Reproduce the passage about sweet potato farming in Zhouzhai village word for word, in full.

▶ [Selected text]
>>
When consumers in Shanghai pick up weekend snacks at Freshippo, Alibaba's upscale chain, they may notice black packages of Chen Shu brand sour and spicy instant noodles made of sweet potatoes from faraway Zhouzhai village in Guizhou province.

Tucked deep in the Wuling Mountains, Zhouzhai rests on steep slopes and rocky soil, which render most crop cultivation virtually impossible. Sweet potatoes are a rare exception. Originating in South America and now common in China, the potatoes became so abundant in Zhouzhai that farmers fed them to their pigs.

Under Party branch secretary Zhang Cheng's leadership, the tuber now serves as a sort of currency for residents. Each mu — 0.067 hectares — of sweet potatoes brings in about 3,000 yuan ($410.2).

Zhang, who is in his 50s, was the village's first vocational school graduate. He remembers the day when he left for Guiyang, the provincial capital, carrying a sack of sweet potatoes to eat. All across rural Guizhou, every household grew them. In those days, he said, families ate them at home or fed them to livestock, but hardly anyone dreamed of exchanging them for other goods.

After graduation, Zhang parlayed his technical skills into a cement business in Guiyang and lived a comfortable life. When he returned to Zhouzhai in 2016, he found his hometown still mired in poverty. This motivated him to lead major change.
<<
▶ [Dataset extract]
>>
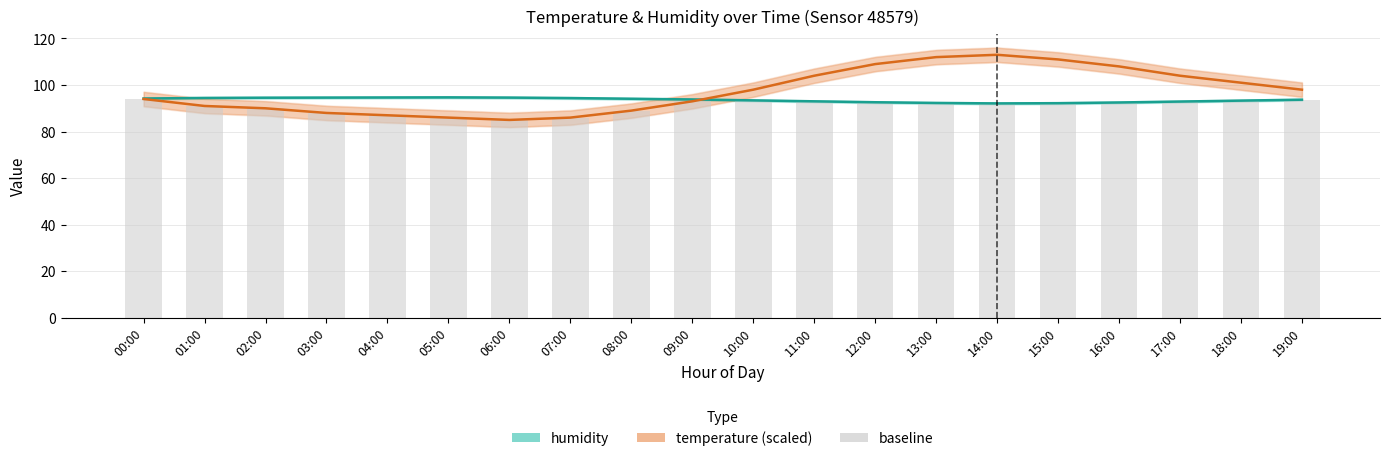

Read the humidity value at 13:00.

92.3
<<
▶ [Written response]
When consumers in Shanghai pick up weekend snacks at Freshippo, Alibaba's upscale chain, they may notice black packages of Chen Shu brand sour and spicy instant noodles made of sweet potatoes from faraway Zhouzhai village in Guizhou province.

Tucked deep in the Wuling Mountains, Zhouzhai rests on steep slopes and rocky soil, which render most crop cultivation virtually impossible. Sweet potatoes are a rare exception. Originating in South America and now common in China, the potatoes became so abundant in Zhouzhai that farmers fed them to their pigs.

Under Party branch secretary Zhang Cheng's leadership, the tuber now serves as a sort of currency for residents. Each mu — 0.067 hectares — of sweet potatoes brings in about 3,000 yuan ($410.2).

Zhang, who is in his 50s, was the village's first vocational school graduate. He remembers the day when he left for Guiyang, the provincial capital, carrying a sack of sweet potatoes to eat. All across rural Guizhou, every household grew them. In those days, he said, families ate them at home or fed them to livestock, but hardly anyone dreamed of exchanging them for other goods.

After graduation, Zhang parlayed his technical skills into a cement business in Guiyang and lived a comfortable life. When he returned to Zhouzhai in 2016, he found his hometown still mired in poverty. This motivated him to lead major change.